Basic Lucene Content Search configuration?

Hi,

I’m having trouble with making Lucene Search work properly in Pydio.

I have created a workspace with .txt, and .docx files in it (I understand that docx are not indexed) however doesnt index txt either.

I enable “Lucene Indexing” in the Workspace configuration. I go to the workspace and I choose “Index Content”.

When I go to search > advanced > content search, I get no results for my queries. However I can search and find files when I choose filename search.

Then I read in the documentation: "You must make sure to add a meta source “index.lucene” to the repositories that you want to be indexed."

What does that mean, and could that be the cause? I simply do not know what is meant by repository (I know what a repo is, but is that in Pydio terms the workspace?)

I would really like to see a monkey-see, monkey-do description of how to make Lucene Search index the content of my text files. The current documentation seems like you have to be “in-the-know” to understand it. A Lucene / Pydio noob like me is dropped on the floor. :slight_smile:

Anyone?

  • I have enabled Lucene Search on Workspace.
  • Create .txt file with test content to search on.
  • Pressed “Index Content” on Workspace
  • Searched on content using Content Search (More search options).

No result!

did you configured the lucene engine in the plugins ?

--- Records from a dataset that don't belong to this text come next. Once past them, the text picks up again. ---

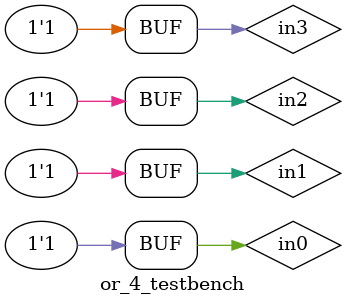
<source format=sv>
`timescale 10ps/1ps

module or_4 (
output logic out,
input logic in0, 
input logic in1, 
input logic in2, 
input logic in3
);

	or #(5) (out, in0, in1, in2, in3); // 4 input or gate
	
endmodule

	
module or_4_testbench (); // Tests all possible input combinations
	logic out, in0, in1, in2, in3;
	
	or_4 dut (.out, .in0, .in1, .in2, .in3);
	
	initial begin
		for (int i = 0; i < 16; i++) begin
			{in0, in1, in2, in3} = i; #30;
		end
	end
endmodule

</source>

This is how the configuration looks. The plugin is enabled.

And on the Workspace i’m testing

What I may be doing wrong is the “be sure to add index.lucene to the repository part”. I didnt really understand that. So i tried adding an empty index.lucene to the workspace path. I also tried adding an empty file called .ajxp_meta and adding the line “index.lucene”. Didn’t work.

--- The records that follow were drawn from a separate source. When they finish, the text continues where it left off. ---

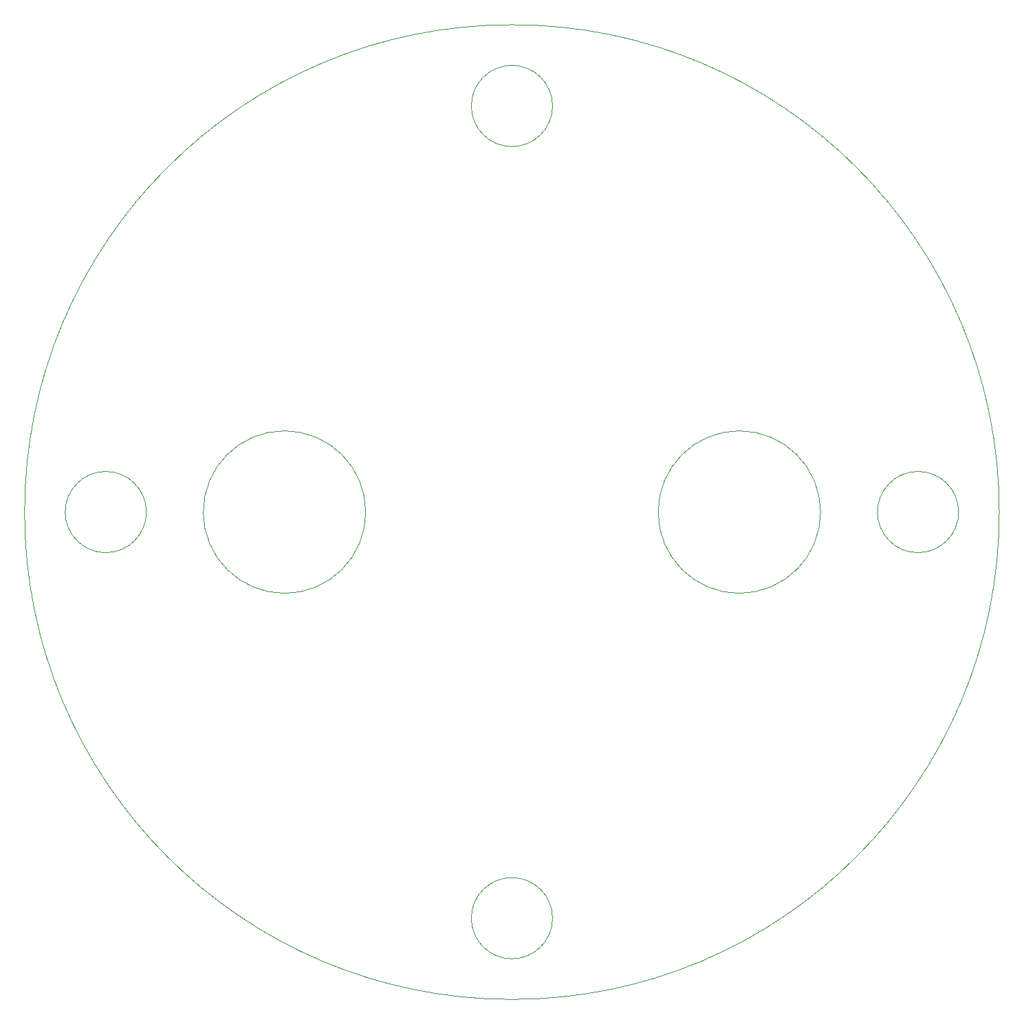
<source format=gbr>
%TF.GenerationSoftware,KiCad,Pcbnew,8.0.6*%
%TF.CreationDate,2025-02-23T17:02:55-05:00*%
%TF.ProjectId,Wire Spool Antenna Blank V1.3,57697265-2053-4706-9f6f-6c20416e7465,rev?*%
%TF.SameCoordinates,Original*%
%TF.FileFunction,Profile,NP*%
%FSLAX46Y46*%
G04 Gerber Fmt 4.6, Leading zero omitted, Abs format (unit mm)*
G04 Created by KiCad (PCBNEW 8.0.6) date 2025-02-23 17:02:55*
%MOMM*%
%LPD*%
G01*
G04 APERTURE LIST*
%TA.AperFunction,Profile*%
%ADD10C,0.050000*%
%TD*%
G04 APERTURE END LIST*
D10*
X55000000Y-100000000D02*
G75*
G02*
X45000000Y-100000000I-5000000J0D01*
G01*
X45000000Y-100000000D02*
G75*
G02*
X55000000Y-100000000I5000000J0D01*
G01*
X155000000Y-100000000D02*
G75*
G02*
X145000000Y-100000000I-5000000J0D01*
G01*
X145000000Y-100000000D02*
G75*
G02*
X155000000Y-100000000I5000000J0D01*
G01*
X105000000Y-50000000D02*
G75*
G02*
X95000000Y-50000000I-5000000J0D01*
G01*
X95000000Y-50000000D02*
G75*
G02*
X105000000Y-50000000I5000000J0D01*
G01*
X160000000Y-100000000D02*
G75*
G02*
X40000000Y-100000000I-60000000J0D01*
G01*
X40000000Y-100000000D02*
G75*
G02*
X160000000Y-100000000I60000000J0D01*
G01*
X82000000Y-100000000D02*
G75*
G02*
X62000000Y-100000000I-10000000J0D01*
G01*
X62000000Y-100000000D02*
G75*
G02*
X82000000Y-100000000I10000000J0D01*
G01*
X105000000Y-150000000D02*
G75*
G02*
X95000000Y-150000000I-5000000J0D01*
G01*
X95000000Y-150000000D02*
G75*
G02*
X105000000Y-150000000I5000000J0D01*
G01*
X138000000Y-100000000D02*
G75*
G02*
X118000000Y-100000000I-10000000J0D01*
G01*
X118000000Y-100000000D02*
G75*
G02*
X138000000Y-100000000I10000000J0D01*
G01*
M02*

</source>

for .doc and docx files you must include the unoconv configuration,
for pdf ones you need pdftotext
considering a doc or a docx as a .txt file may bring to corrupted indexes…
In the documentation of the lucene plugin (reported in the configuration page) is clearly written that to index that sort of file you need extra components.

Yeah, I understood that actually. However I have, as mentioned, created a .txt file as well with some words in it, that neither is indexed.

The txt file should have been indexed but if the index is already compromised the results can be wrong.
I’m pretty sure that in my installation (made from scratch) lucene is actually working even in PDF and doc files not only in .txt ones.

Hmmm… Can you help me understand the index.lucene part?

Indexes are saved in the cache directory of your installation: ./data/cache/indexes (depending on your settings)
If an index get corrupted search on that index does not works anymore.
I’m not sure whenever a index command actually drops and recreate the index or just updates diffs.

Interesting, I located the folder. Deleted all the indexes, re-ran indexation and I can see new files were created.

2_1.del
_2.sti
_3.sti
read.lock.file
segments_6
write.lock.file
_2.cfs
_3.cfs
optimization.lock.file
read-lock-processing.lock.file
segments.gen

However the only indexation I get from search, is by filename. Content search simply doesn’t work for me.

Pydio documentation says: “You must make sure to add a meta source “index.lucene” to the repositories that you want to be indexed.”

I’m still looking for an answer to understand that part. How do I add a meta source to the repository?

You must enter in settings, select the workspace, on the left there is a part named Additional features
You must be sure that:
Lucene Search engine is listed in that section

after that you must click Lucene search Engine and verify that the switch Index Content is enabled.

Everything mentioned is enabled. If that is all you had to do, to make it work, then I guess I’m out of luck.

Okay, found the solution. I feel like screaming.

Apparently a workspace is not a repository. However a folder inside a workspace is a repository (i have no idea why this is not mentioned in the docs).

So if I create a folder, put a txt file in it, the contents are indexed.

Thanks for your support romoloman. You already helped me once, with the Collabora Online. <3

Just a quick update. Since the indexer, doesnt parse docx files. It wont event index their filenames. So I end up deciding to disable indexing content. Now I can at least search on all filenames.

for docs files (docx, doc, odt, xls, ods, ppt, odp) the solution is simple:

UNICONV + XPDF INTEGRATION
If you can install the uniconv utilitary on your server, along with the openoffice or libreoffice headless suite, and the xpdf utilitary, the plugin will be able to extract and index textual contents from office documents (Word,Excel,Powerpoint and all their closed or open-source variants).
On ubuntu 16.04:
apt-get install unoconv xpdf

for pdf files you need to install pdftotext

Yeah already tried that. Unfortunately without success. Did everything according to the configuration. Binaries are installed. Paths are entered in Pydio. Pydio runs with a user that can access the binaries. I click launch indexation, search and more, enter string i content field. No results.